■ PROBLEM TO WORK ON
Change every "José Melgar" in the rows to "J. Melgar" and leave all other text the same.

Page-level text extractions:
⟨
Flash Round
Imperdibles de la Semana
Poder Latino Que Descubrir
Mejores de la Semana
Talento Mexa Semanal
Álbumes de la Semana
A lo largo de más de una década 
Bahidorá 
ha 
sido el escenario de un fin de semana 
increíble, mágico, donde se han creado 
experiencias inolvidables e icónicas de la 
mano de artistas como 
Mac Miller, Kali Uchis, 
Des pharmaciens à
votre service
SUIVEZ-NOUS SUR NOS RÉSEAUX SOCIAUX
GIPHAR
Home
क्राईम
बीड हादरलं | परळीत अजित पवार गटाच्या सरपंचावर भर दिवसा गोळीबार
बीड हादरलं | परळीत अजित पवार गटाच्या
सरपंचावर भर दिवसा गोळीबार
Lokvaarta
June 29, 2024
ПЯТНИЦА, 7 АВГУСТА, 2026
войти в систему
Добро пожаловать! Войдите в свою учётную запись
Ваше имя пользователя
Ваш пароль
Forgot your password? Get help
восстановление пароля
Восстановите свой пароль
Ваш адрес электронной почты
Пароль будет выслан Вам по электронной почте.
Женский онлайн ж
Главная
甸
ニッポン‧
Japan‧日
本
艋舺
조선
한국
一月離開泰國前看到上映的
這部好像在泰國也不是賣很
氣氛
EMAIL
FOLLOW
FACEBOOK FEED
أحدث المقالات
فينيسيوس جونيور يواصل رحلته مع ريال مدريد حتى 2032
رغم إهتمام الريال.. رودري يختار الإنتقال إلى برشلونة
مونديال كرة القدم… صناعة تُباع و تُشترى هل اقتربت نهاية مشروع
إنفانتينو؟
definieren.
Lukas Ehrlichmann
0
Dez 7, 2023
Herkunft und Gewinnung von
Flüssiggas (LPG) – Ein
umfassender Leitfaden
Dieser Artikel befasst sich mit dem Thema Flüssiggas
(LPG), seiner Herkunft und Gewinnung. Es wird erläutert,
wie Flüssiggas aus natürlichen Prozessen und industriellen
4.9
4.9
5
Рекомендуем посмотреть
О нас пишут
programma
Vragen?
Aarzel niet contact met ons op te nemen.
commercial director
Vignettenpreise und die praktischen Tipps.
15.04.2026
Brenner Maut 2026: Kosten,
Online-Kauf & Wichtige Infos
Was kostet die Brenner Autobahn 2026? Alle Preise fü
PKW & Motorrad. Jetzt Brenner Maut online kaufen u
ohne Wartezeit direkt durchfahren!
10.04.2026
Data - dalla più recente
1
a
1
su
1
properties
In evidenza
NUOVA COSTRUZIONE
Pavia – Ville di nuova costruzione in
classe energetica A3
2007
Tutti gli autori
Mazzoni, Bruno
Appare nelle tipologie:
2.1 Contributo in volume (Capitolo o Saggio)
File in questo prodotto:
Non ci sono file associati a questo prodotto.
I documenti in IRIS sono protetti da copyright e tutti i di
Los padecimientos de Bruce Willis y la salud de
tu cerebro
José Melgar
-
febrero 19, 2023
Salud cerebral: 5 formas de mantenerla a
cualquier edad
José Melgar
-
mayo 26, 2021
⟩
■ ANSWER TO THIS PROBLEM
Flash Round
Imperdibles de la Semana
Poder Latino Que Descubrir
Mejores de la Semana
Talento Mexa Semanal
Álbumes de la Semana
A lo largo de más de una década 
Bahidorá 
ha 
sido el escenario de un fin de semana 
increíble, mágico, donde se han creado 
experiencias inolvidables e icónicas de la 
mano de artistas como 
Mac Miller, Kali Uchis, 
Des pharmaciens à
votre service
SUIVEZ-NOUS SUR NOS RÉSEAUX SOCIAUX
GIPHAR
Home
क्राईम
बीड हादरलं | परळीत अजित पवार गटाच्या सरपंचावर भर दिवसा गोळीबार
बीड हादरलं | परळीत अजित पवार गटाच्या
सरपंचावर भर दिवसा गोळीबार
Lokvaarta
June 29, 2024
ПЯТНИЦА, 7 АВГУСТА, 2026
войти в систему
Добро пожаловать! Войдите в свою учётную запись
Ваше имя пользователя
Ваш пароль
Forgot your password? Get help
восстановление пароля
Восстановите свой пароль
Ваш адрес электронной почты
Пароль будет выслан Вам по электронной почте.
Женский онлайн ж
Главная
甸
ニッポン‧
Japan‧日
本
艋舺
조선
한국
一月離開泰國前看到上映的
這部好像在泰國也不是賣很
氣氛
EMAIL
FOLLOW
FACEBOOK FEED
أحدث المقالات
فينيسيوس جونيور يواصل رحلته مع ريال مدريد حتى 2032
رغم إهتمام الريال.. رودري يختار الإنتقال إلى برشلونة
مونديال كرة القدم… صناعة تُباع و تُشترى هل اقتربت نهاية مشروع
إنفانتينو؟
definieren.
Lukas Ehrlichmann
0
Dez 7, 2023
Herkunft und Gewinnung von
Flüssiggas (LPG) – Ein
umfassender Leitfaden
Dieser Artikel befasst sich mit dem Thema Flüssiggas
(LPG), seiner Herkunft und Gewinnung. Es wird erläutert,
wie Flüssiggas aus natürlichen Prozessen und industriellen
4.9
4.9
5
Рекомендуем посмотреть
О нас пишут
programma
Vragen?
Aarzel niet contact met ons op te nemen.
commercial director
Vignettenpreise und die praktischen Tipps.
15.04.2026
Brenner Maut 2026: Kosten,
Online-Kauf & Wichtige Infos
Was kostet die Brenner Autobahn 2026? Alle Preise fü
PKW & Motorrad. Jetzt Brenner Maut online kaufen u
ohne Wartezeit direkt durchfahren!
10.04.2026
Data - dalla più recente
1
a
1
su
1
properties
In evidenza
NUOVA COSTRUZIONE
Pavia – Ville di nuova costruzione in
classe energetica A3
2007
Tutti gli autori
Mazzoni, Bruno
Appare nelle tipologie:
2.1 Contributo in volume (Capitolo o Saggio)
File in questo prodotto:
Non ci sono file associati a questo prodotto.
I documenti in IRIS sono protetti da copyright e tutti i di
Los padecimientos de Bruce Willis y la salud de
tu cerebro
J. Melgar
-
febrero 19, 2023
Salud cerebral: 5 formas de mantenerla a
cualquier edad
J. Melgar
-
mayo 26, 2021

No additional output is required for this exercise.